> _Task objective_
In the records below, locate the line containing "Function | Build-OSDCatalogHPSystem |", then output that line and all later lines exactly, through the last one.

(Stored data)

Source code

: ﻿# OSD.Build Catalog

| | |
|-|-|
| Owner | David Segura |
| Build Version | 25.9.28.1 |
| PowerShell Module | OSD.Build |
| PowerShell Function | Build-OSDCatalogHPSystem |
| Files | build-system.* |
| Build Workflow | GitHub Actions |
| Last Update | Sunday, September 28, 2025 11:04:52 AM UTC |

> _The completed task_
| PowerShell Function | Build-OSDCatalogHPSystem |
| Files | build-system.* |
| Build Workflow | GitHub Actions |
| Last Update | Sunday, September 28, 2025 11:04:52 AM UTC |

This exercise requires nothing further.